Unlike Rousseau, Robespierre accepted that democracy (in a large modern state at least) was a system where elected representatives carried out the will of the people through direct, affirmative action. They should be trusted in this role because, “everything guarantees their fidelity, their personal interest, that of their family, of their posterity, that of the people whose confidence had elected them”. We may consider this as overly optimistic, particularly given recent stories in the news, however, Robespierre envisaged a far more politically-engaged citizenry than we arguably have today – a citizenry which would judge their representatives and of which their representatives would be part, not above. A citizenry, moreover, that would demand transparency in all elements of law-making and governance and that would maintain a means of expressing its will over that of its agents and delegates: “It is impossible to pretend… that [the nation] has no way of retaining any part [of its delegated authority] , without any modification whatsoever.”

This leads to Robespierre’s perhaps most crucial point on democracy, relevant to the notion of such government more than two-hundred years later: “It must be remembered that governments are established by the people and for the people; that all those who govern, and consequently the kings themselves, are only the agents and delegates of the people.” Accountability was, and needs to be, a most basic principle of any political system claiming to be democratic.

Following the execution of Louis XVI in January 1793, Robespierre began to move from a focus on a strong legislature to an extreme execution, though continued to highlight in his own Draft Declaration of the Rights of Man and Citizen, that, “the law is the free and solemn expression of the people’s will”, “is equal for all”, and most importantly, “should above all defend public and individual liberty against abuse of authority by those who govern.” His belief that “all citizens have an equal right to contribute to the appointment of the people’s representatives, and to the formation of law” remained central.

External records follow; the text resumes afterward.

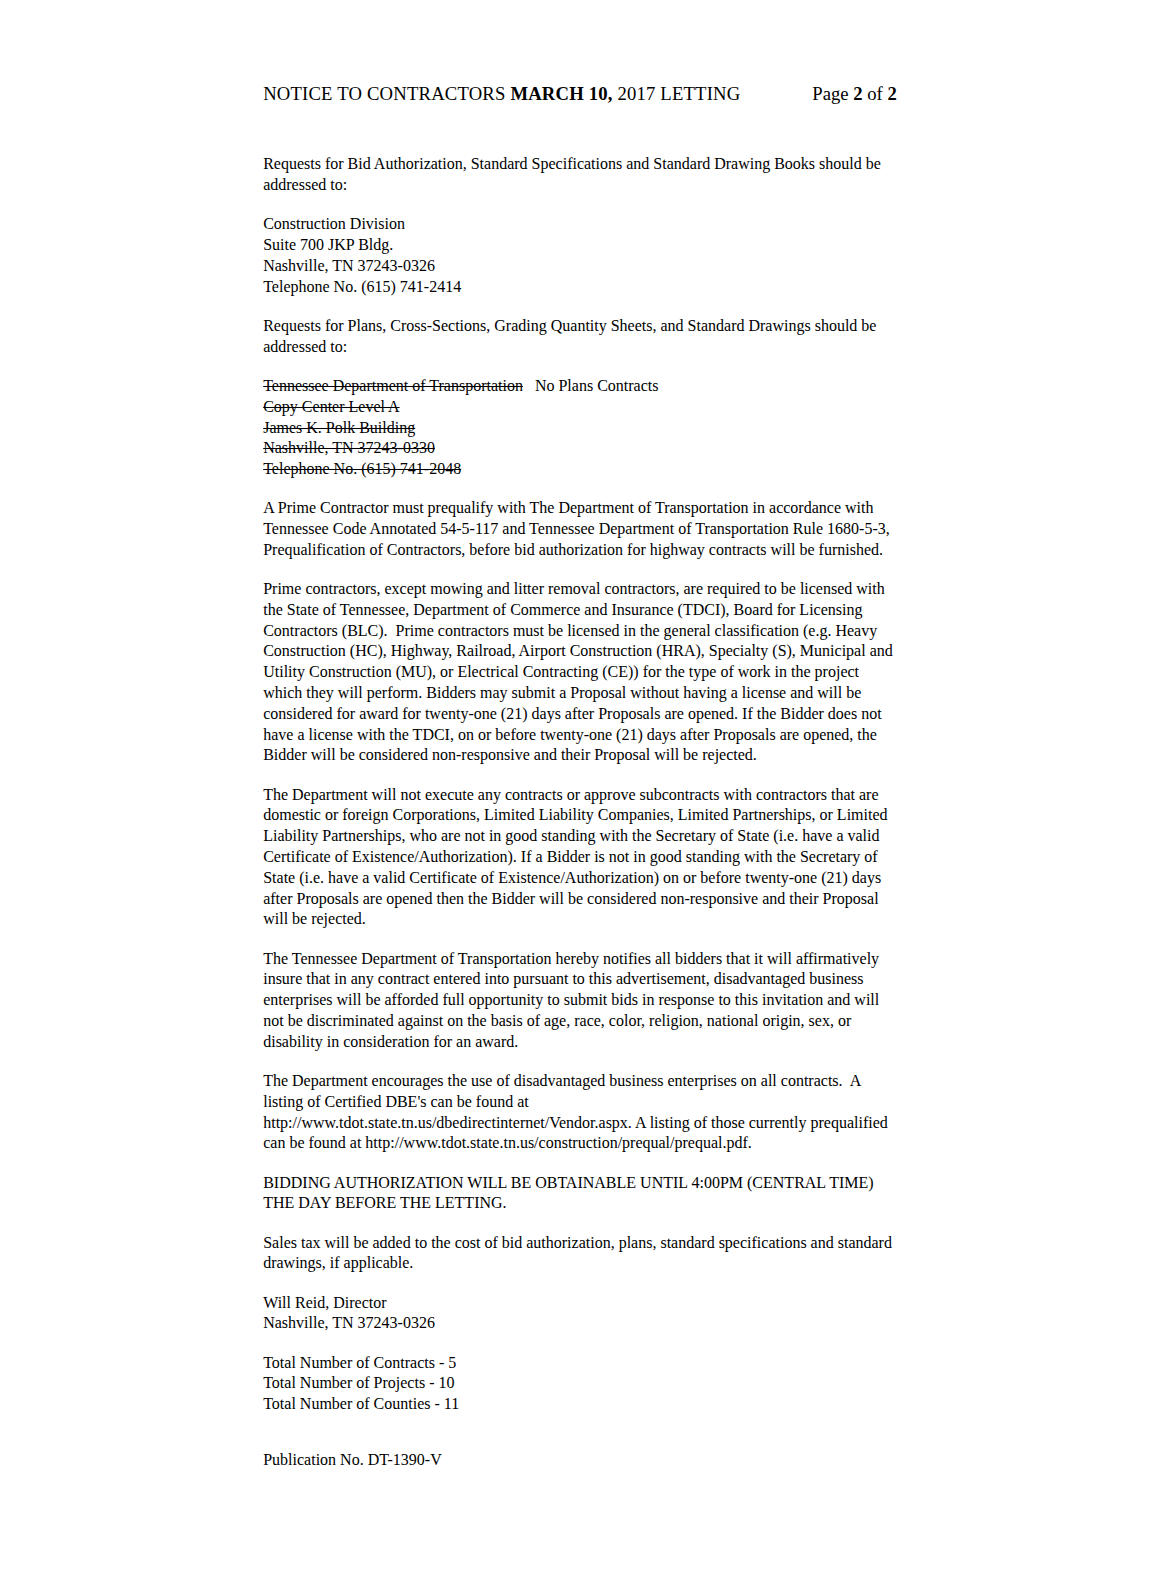NOTICE TO CONTRACTORS MARCH 10, 2017 LETTING
Page 2 of 2
Requests for Bid Authorization, Standard Specifications and Standard Drawing Books should be addressed to:
Construction Division
Suite 700 JKP Bldg.
Nashville, TN 37243-0326
Telephone No. (615) 741-2414
Requests for Plans, Cross-Sections, Grading Quantity Sheets, and Standard Drawings should be addressed to:
Tennessee Department of Transportation No Plans Contracts
Copy Center Level A
James K. Polk Building
Nashville, TN 37243-0330
Telephone No. (615) 741-2048
A Prime Contractor must prequalify with The Department of Transportation in accordance with Tennessee Code Annotated 54-5-117 and Tennessee Department of Transportation Rule 1680-5-3, Prequalification of Contractors, before bid authorization for highway contracts will be furnished.
Prime contractors, except mowing and litter removal contractors, are required to be licensed with the State of Tennessee, Department of Commerce and Insurance (TDCI), Board for Licensing Contractors (BLC). Prime contractors must be licensed in the general classification (e.g. Heavy Construction (HC), Highway, Railroad, Airport Construction (HRA), Specialty (S), Municipal and Utility Construction (MU), or Electrical Contracting (CE)) for the type of work in the project which they will perform. Bidders may submit a Proposal without having a license and will be considered for award for twenty-one (21) days after Proposals are opened. If the Bidder does not have a license with the TDCI, on or before twenty-one (21) days after Proposals are opened, the Bidder will be considered non-responsive and their Proposal will be rejected.
The Department will not execute any contracts or approve subcontracts with contractors that are domestic or foreign Corporations, Limited Liability Companies, Limited Partnerships, or Limited Liability Partnerships, who are not in good standing with the Secretary of State (i.e. have a valid Certificate of Existence/Authorization). If a Bidder is not in good standing with the Secretary of State (i.e. have a valid Certificate of Existence/Authorization) on or before twenty-one (21) days after Proposals are opened then the Bidder will be considered non-responsive and their Proposal will be rejected.
The Tennessee Department of Transportation hereby notifies all bidders that it will affirmatively insure that in any contract entered into pursuant to this advertisement, disadvantaged business enterprises will be afforded full opportunity to submit bids in response to this invitation and will not be discriminated against on the basis of age, race, color, religion, national origin, sex, or disability in consideration for an award.
The Department encourages the use of disadvantaged business enterprises on all contracts. A listing of Certified DBE's can be found at http://www.tdot.state.tn.us/dbedirectinternet/Vendor.aspx. A listing of those currently prequalified can be found at http://www.tdot.state.tn.us/construction/prequal/prequal.pdf.
BIDDING AUTHORIZATION WILL BE OBTAINABLE UNTIL 4:00PM (CENTRAL TIME) THE DAY BEFORE THE LETTING.
Sales tax will be added to the cost of bid authorization, plans, standard specifications and standard drawings, if applicable.
Will Reid, Director
Nashville, TN 37243-0326
Total Number of Contracts - 5
Total Number of Projects - 10
Total Number of Counties - 11
Publication No. DT-1390-V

Much could be said about the development of his thought and the dichotomy between words and action over the following year, though the importance of context cannot be understated – there is a distinct contrast made in Robespierre’s thought between constitutional government (i.e. “the ideal”) and revolutionary government. Regardless of how warped the practice of Terror was with hindsight, Robespierre maintained that its purpose, the purpose of revolutionary government, was “to establish and consolidate the rule of law. It has nothing in common with arbitrary rule; it is public interest that governs it and not the whims of private individuals.” “What is the goal we aim for?” he asked, “the peaceful enjoyment of liberty and equality, [when]laws have been engraved, not on marble or stone, but in the hearts of all men…” Even in the most extreme of contexts, the centrality of law fundamentally by and for the people remained the ultimate goal.

Far more could be said about Robespierre and democracy. However, if we are to take away anything from any analysis of his thought on the subject, it is the importance, firstly, of a politically engaged citizenry, aware of its rights, and secondly, of accountability. The two go hand in hand, and without them, democracy cannot be successful. Robespierre is important for democracy today because he is a reminder that we should not be complacent in our attitude towards our representatives, the rule of law, and, indeed, the fundamental assurance of our rights.

Catherine Hulse gained her doctorate from Queen Mary University of London in 2020 with a thesis entitled “Power and Purpose: Rousseau and the Pursuit of Legitimacy in Revolutionary France.” She has since been developing a career outside of academia in the UK Civil Service.